Nautilus discusses some of the latest trends in “therapeutic” efforts to wipe out parts of memories or re-wire the networks in people’s brains.
How to Unlearn a Disease (Nautilus, May 14, 2015)
Nautilus discusses some of the latest trends in “therapeutic” efforts to wipe out parts of memories or re-wire the networks in people’s brains.
How to Unlearn a Disease (Nautilus, May 14, 2015)
The psychological approaches sound very positive. But I wouldn’t trust the brain interference approaches.
“Those who fail to learn from history are doomed to repeat it”.
We are supposed to learn from our mistakes.
Without your memories, who are you?
My family believed in the psychiatric diagnosis given to me, and my family makes the prophecy come true. No one can un-learn that disease.
Losing one’s memories is one of the most traumatizing things one can experience. I can’t understand how some people think it may be therapeutic. “Oh, it’s OK, you don’t remember because we wiped out the memories of you being abused/raped/traumatized.” Yeah, that’s going to work…
The way to address such things is to grow from the pain. “What does not kill you makes you stronger”. Deleting a part of somebody’s life is not an answer is a mutilation.
Am I the only one who finds that creepy and scary?
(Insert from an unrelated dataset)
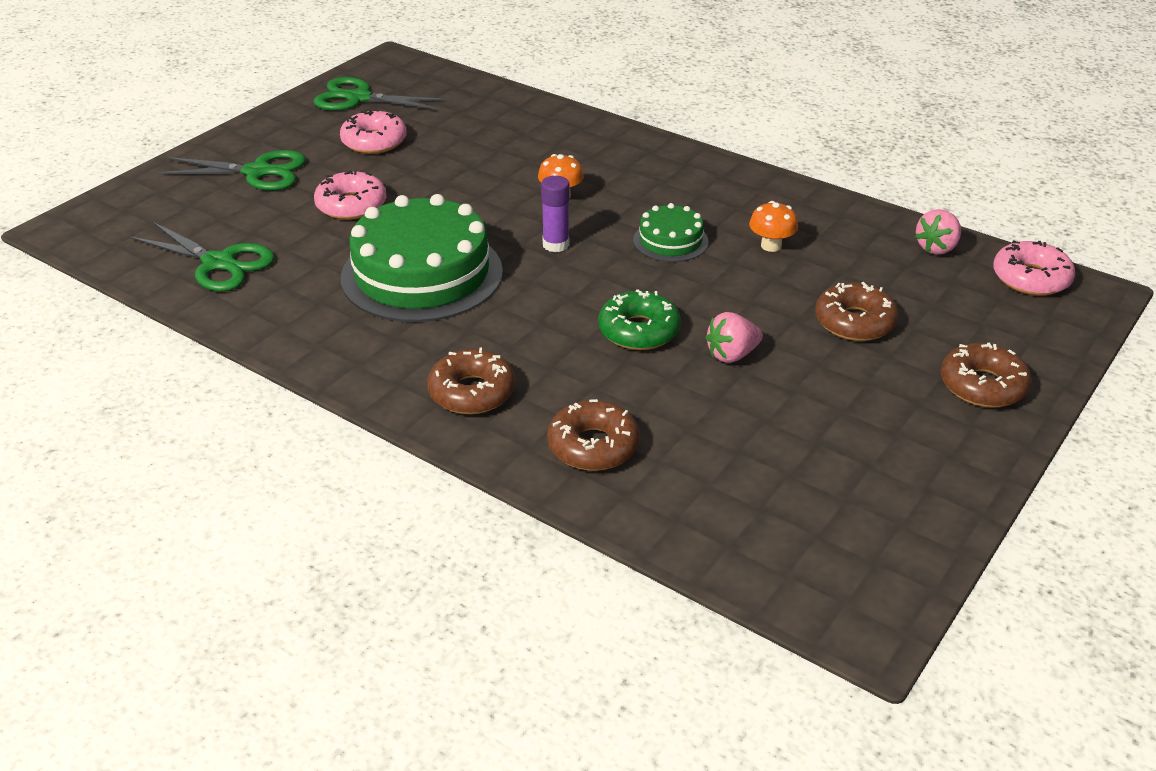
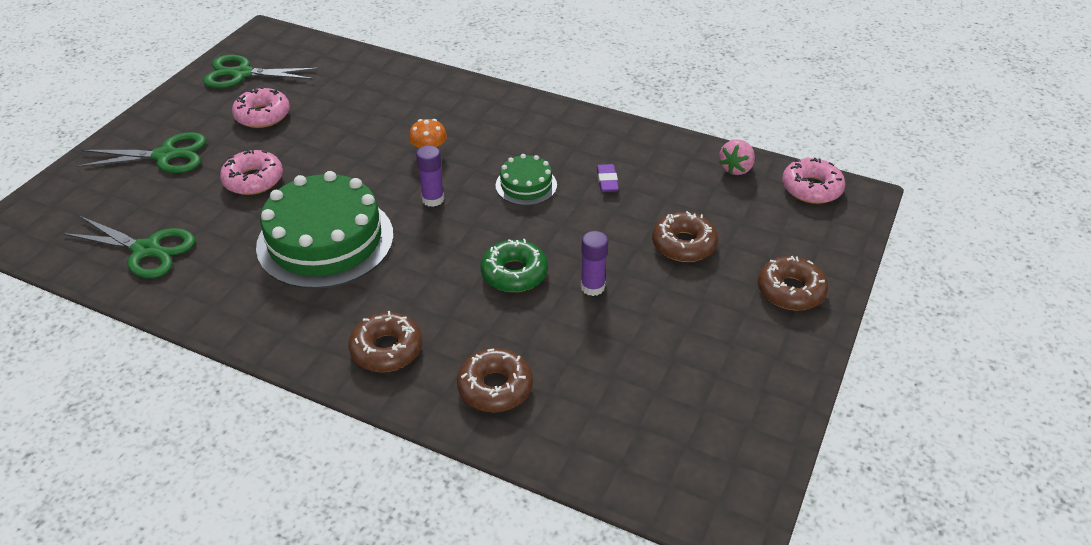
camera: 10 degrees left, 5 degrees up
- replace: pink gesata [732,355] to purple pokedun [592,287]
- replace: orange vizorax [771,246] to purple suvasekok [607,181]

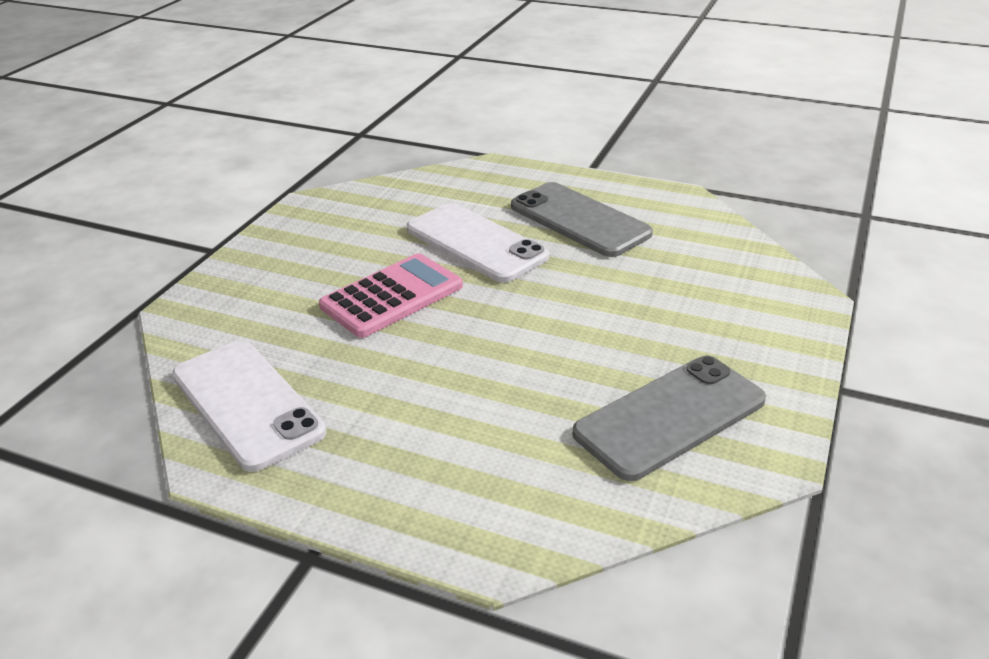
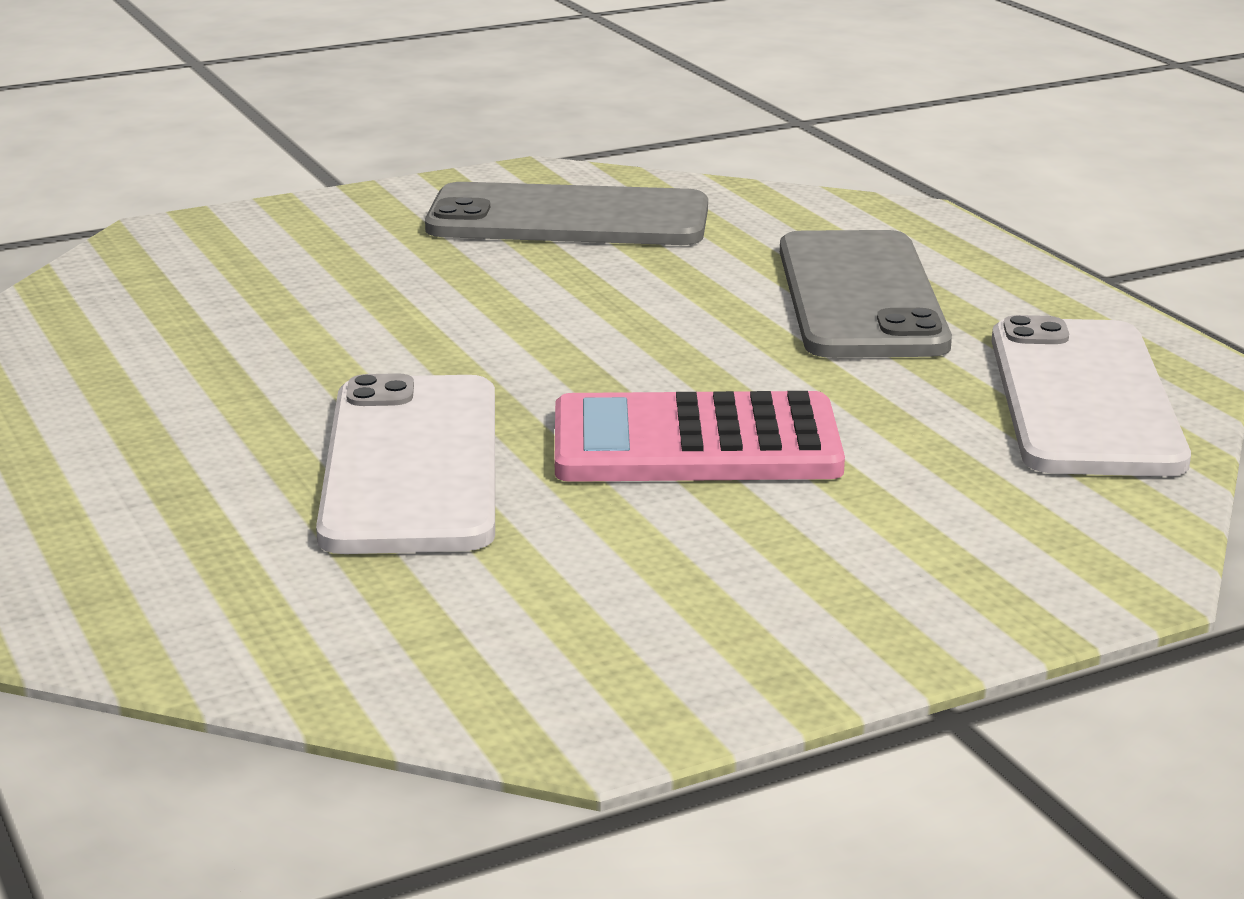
camera: 140 degrees left, 10 degrees down
- move: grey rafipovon [579,220] to [860,296]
This is truly terrifying. And anybody who understands the mechanisms of trauma wouldn’t recommend getting rid of the memories. It is not the memory itself that causes such long-lasting effects; it is the worldview and other associations that create difficult behaviors. Without the memory, all that’s left is difficult behaviors that we don’t understand. I don’t trust any of this so-called science; I had a spinal cord stimulator implanted to relieve serious pain, but nobody told me there were other, less invasive alternatives. I eventually had the stimulator removed because it caused its own pain. I also have a dear friend whose DBS made Parkinson’s worse, not better. Very creepy and scary.